Maddening and just mad.
When I was young I did not like liver, it was a hard grey unpalatable
meat that was served in school dinner and something that my father ate. Evan cooked
for a really long time on a low heat it was just something I did not like. Then I had one of those moment that just changed
the way you look at things .
I was just a young lad of about 16 or 17 year old and the
souse chef asked me if I would like to have some of the calf’s liver to see
what it was like. I of course said no I did not like liver, I had had liver but
it was not the sort of thing that I liked to eat. So he cooked me just a little
to see if I could change my mind, and what he cooked died change my mind. It
was cooked in a second or so in a pan and served nice and pink; it was the best
liver that I had ever tasted. It was that lesson that taught me that you should
never discount anything just because you had it once and did not like it.
So it was with a heavy hart that I read on the Big hospitalityweb site that Brassiere Blanc has been banned form serving pink lambs liver. The
whole thing is just maddening and so prescriptive . It is suggested that to
cook liver safely you should cook it at 70c for at least 2 minutes. Utter rubbish
you need to cook it for no longer than you need to. That is to say if you have
a thick piece of liver then it will need to be cooked longer than a thin piece.

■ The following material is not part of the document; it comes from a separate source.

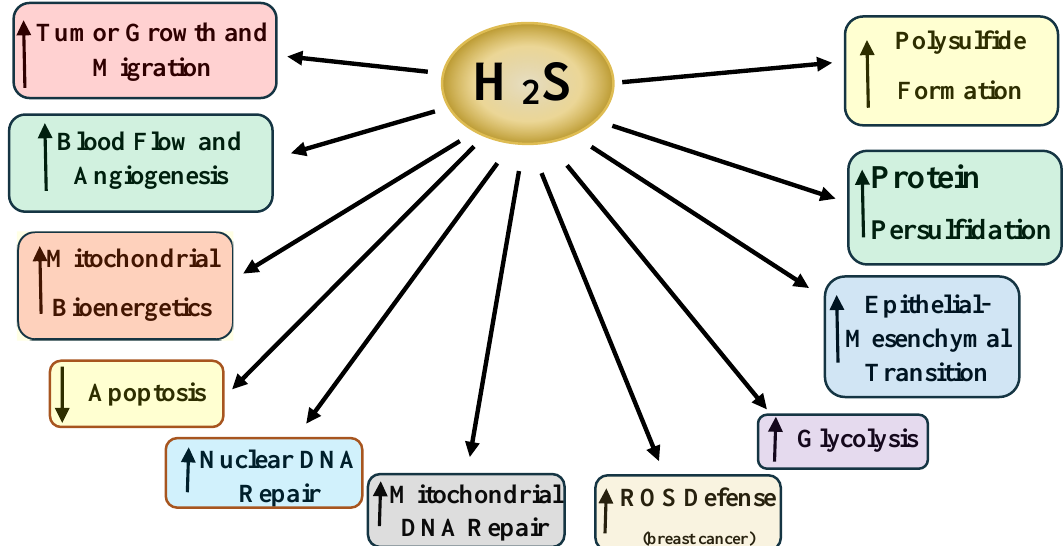
Figure 4. A synopsis of some of the cancer-promoting effects of H2S in cancer. Together, these events function together to increase tumor grade and stage, increase metastatic potential, and confer chemotherapy resistance.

Just to put an arbitrary time on the cooking of the liver is like saying to
cook a steak you have to cook it for 25 minutes until it is ready or 10 minutes
to boil an egg. It takes as long as it takes and then it is cooked. If you do
not like liver cooked pink ask for it well done, same as for your egg and
steak.
The fact that they served some 26000 liver over a year and
had no problem, the fact that no bad or dangerous bacteria were found by the
EHO or an independent body. Controls have to be in place, and two cases
from the same place would look like a problem but a blanket ban is not the way
forward I would say. I hope that this is not something that will start to get
out of control.
So depressed by this I was surprised, well perhaps not surprised
when you realise who is involved but it did make me raise my eye brows and read
more. In The Guardian it is reported that
Heston Blumenthal, who else, was experimenting with a tampon as a palate
cleanser. They say you live long enough you will see everything but reading
more you probably will not be seeing this .
I am myself parochial to a little sorbet in-between course,
or just a glass of water, but a tampon and dipped in yoghurt . He is quoted in
the article as saying .
"If you drain the moisture in your mouth you experience
richness, creaminess and sweetness more intensely ... and there is really
nothing much more absorbent than a tampon."
But as you read on you realise that he is not, at least at
the moment but you never know, putting
it on his menu . In fact he say that he got the idea from a Don Prince an oral
physiologist from the Food research centre in Wageningen, in the Netherlands. Those crazy Dutch guy.
I know that there are a lot of thing we do know and a lot we
do not know, but I do not think this will catch on. Interesting in the laboratory,
but this time let’s hope what happens in the lab says in the lab.